Your Quarter-Pounder
Just Might Have Come From a Cloned Cow (Indirectly)
DISCOVER - Blogs / 80beats
September 4, 2008
Meat and milk from the offspring of cloned animals may
already be part of the U.S.
food supply, the Food and Drug Administration announced this week. While the
cloning process is too expensive (about $20,000 per animal) to justify creating
clones that will be turned into hamburgers, some ranchers have cloned animals
with desirable traits, which they then breed the old-fashioned way to create
offspring. Officials said it is impossible to differentiate between cloned
animals, their offspring and conventionally bred animals, making it difficult
to know if offspring are in the food supply [Reuters].

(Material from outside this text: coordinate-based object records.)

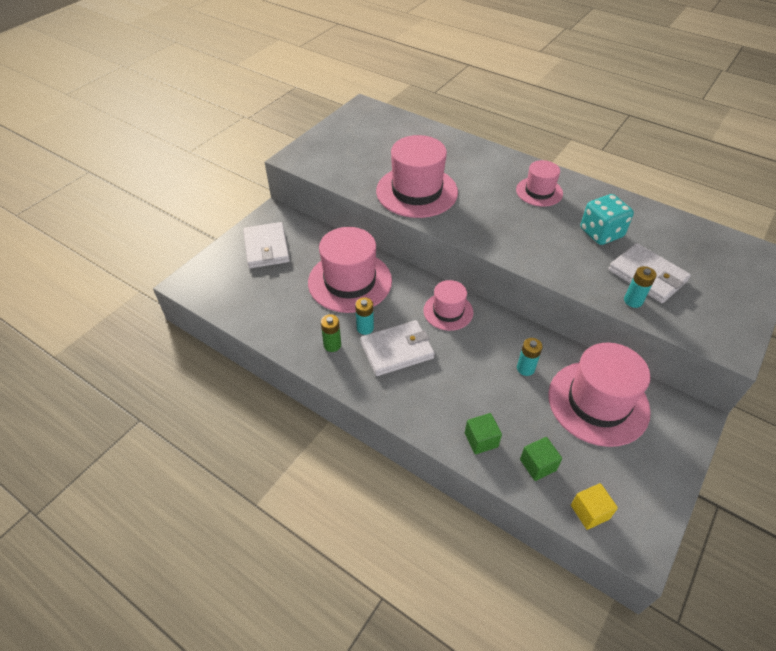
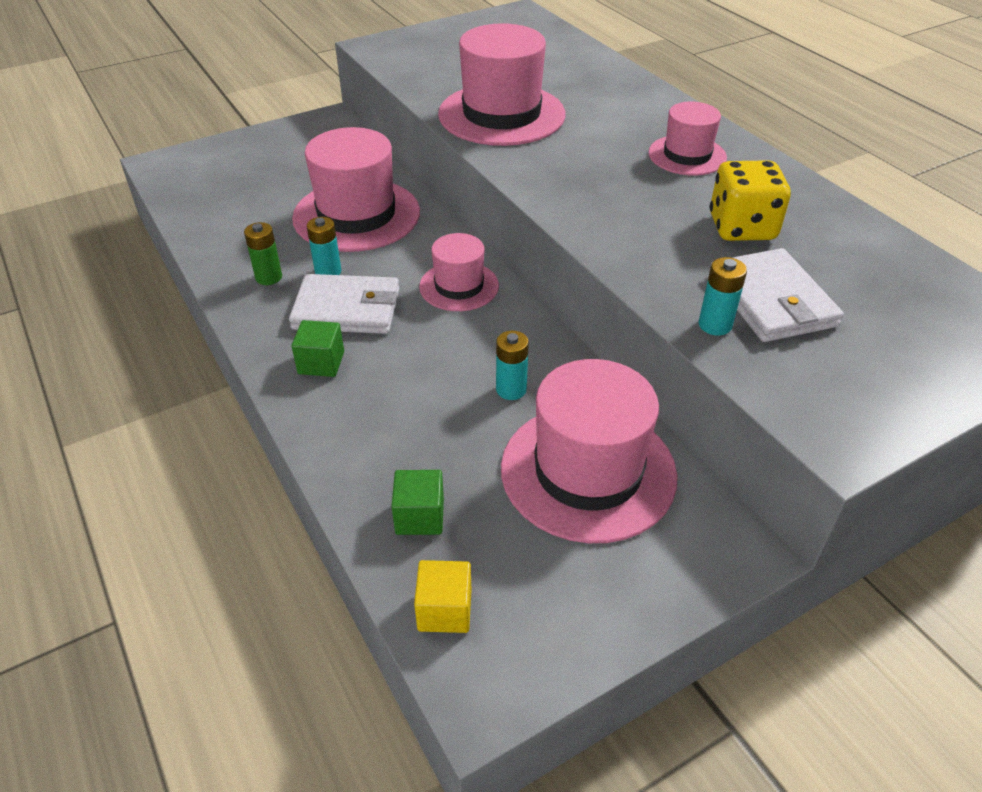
camera: 25 degrees right, 5 degrees down
white wallet [243,222,290,268] -> none
green cube [465,413,502,454] -> green cube moved to [292,320,344,377]
turquoise dice [580,194,634,245] -> yellow dice [710,160,791,241]

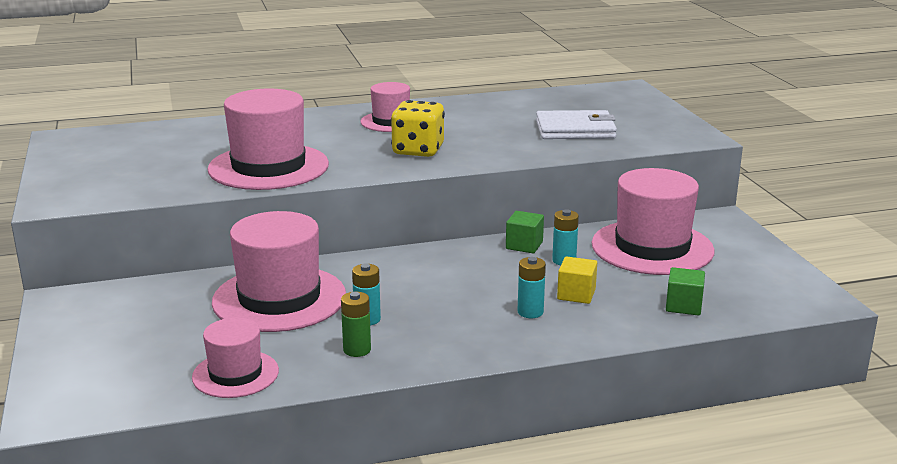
camera: 75 degrees left, 20 degrees down
white wallet [289,274,399,334] -> none
green cube [292,320,344,377] -> green cube moved to [506,211,544,253]
yellow cube [414,560,471,633] -> yellow cube moved to [557,256,597,304]
pink hat [419,233,499,311] -> pink hat moved to [192,318,279,398]
turquoise battery [698,257,747,335] -> turquoise battery moved to [517,257,546,318]
yellow dice [710,160,791,241] -> yellow dice moved to [391,100,445,157]

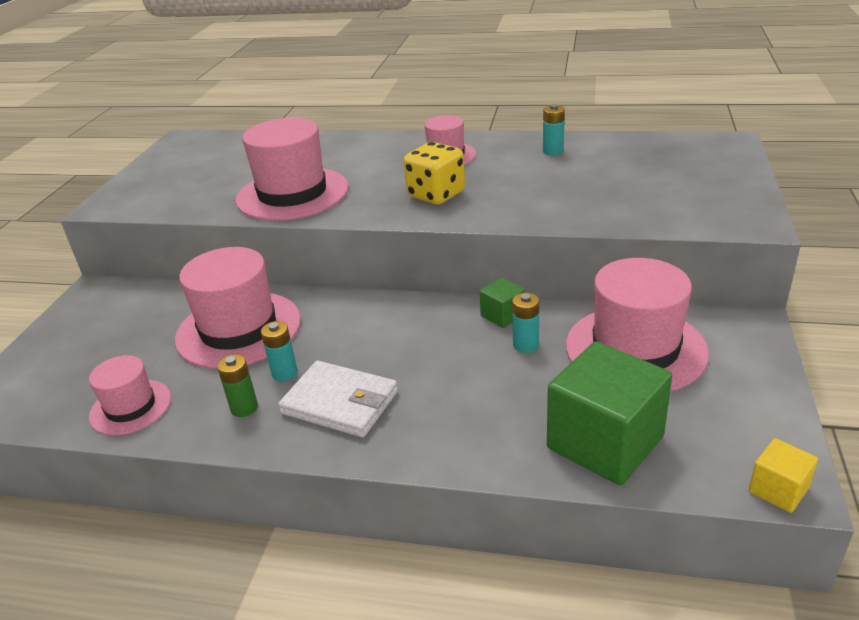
camera: 30 degrees right, 10 degrees up
turquoise battery [517,257,546,318] -> turquoise battery moved to [543,104,565,155]
white wallet [536,110,617,139] -> white wallet moved to [278,361,398,437]
yellow cube [557,256,597,304] -> yellow cube moved to [749,438,818,513]
green cube [666,267,705,316] -> green cube [547,341,672,485], size x2.13

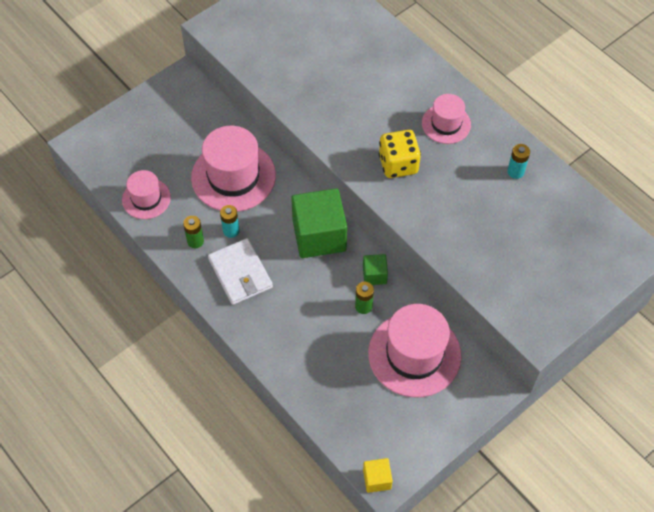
camera: 35 degrees right, 25 degrees up
pink hat [236,118,349,221] -> none
turquoise battery [512,293,539,353] -> green battery [355,282,374,314]
green cube [547,341,672,485] -> green cube moved to [291,188,347,258]

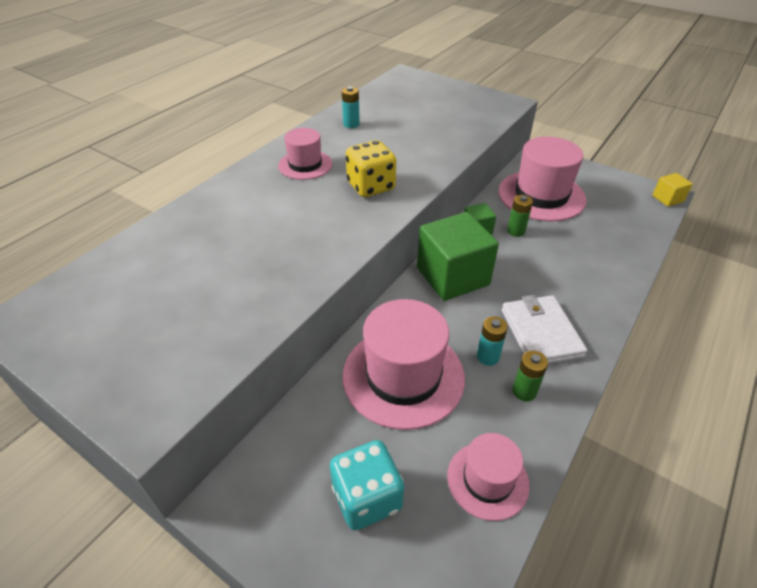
camera: 105 degrees left, 15 degrees down
white wallet [208,238,273,305] -> white wallet turned 60 degrees counterclockwise [502,295,588,364]
none -> turquoise dice [330,440,404,530]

The use of cloned livestock–particularly cows, swine, and
sheep–has been fiercely debated in the United
States and Europe. In
January, the FDA declared that cloned animals and their offspring were as safe
to eat as conventionally bred animals; regulators still ask that food companies
follow a voluntary moratorium on using cloned animals for food production, but
no such moratorium exists for the clones’ natural offspring. Those offspring
may have made it into the food supply, a U.S. Agriculture Department spokesman
said, but “they would be a very limited number because of the very few number
of clones that are out there and relatively few of those clones are at an age where
they would be parenting” [Reuters].
European regulators have taken a much dimmer view of the
cloning industry, and yesterday the European Parliament proposed an official
ban on using clones or their offspring for food production. Several expert groups,
including the European Food Safety Authority (EFSA) and the European Group on
Ethics in Science and New Technologies, outlined problems such as the animals’
well-being and the higher mortality rate of cloned animals. They also stressed
that cloning coould considerably reduce the gene pool
diversity and increase the risk of whole herds being hit by an illness they are
all particularly susceptible to [AFP].
Here in the United
States, 20 food companies responded to the
FDA’s latest announcement by promising not to use cloned livestock, citing
consumer polls that showed consumers have health, ethical, and environmental
concerns regarding cloned meat. Basil Maglaris, a
spokesman for Kraft, the U.S.’s
largest food company by revenue and a major cheese producer, said the company
has told suppliers it will accept only ingredients from conventional animals.
“The surveys we’ve seen indicate that consumers aren’t receptive to ingredients
from cloned animals,” he said [The Wall Street Journal]. However, Kraft’s current
pledge only applies to the clones themselves, not to their offspring.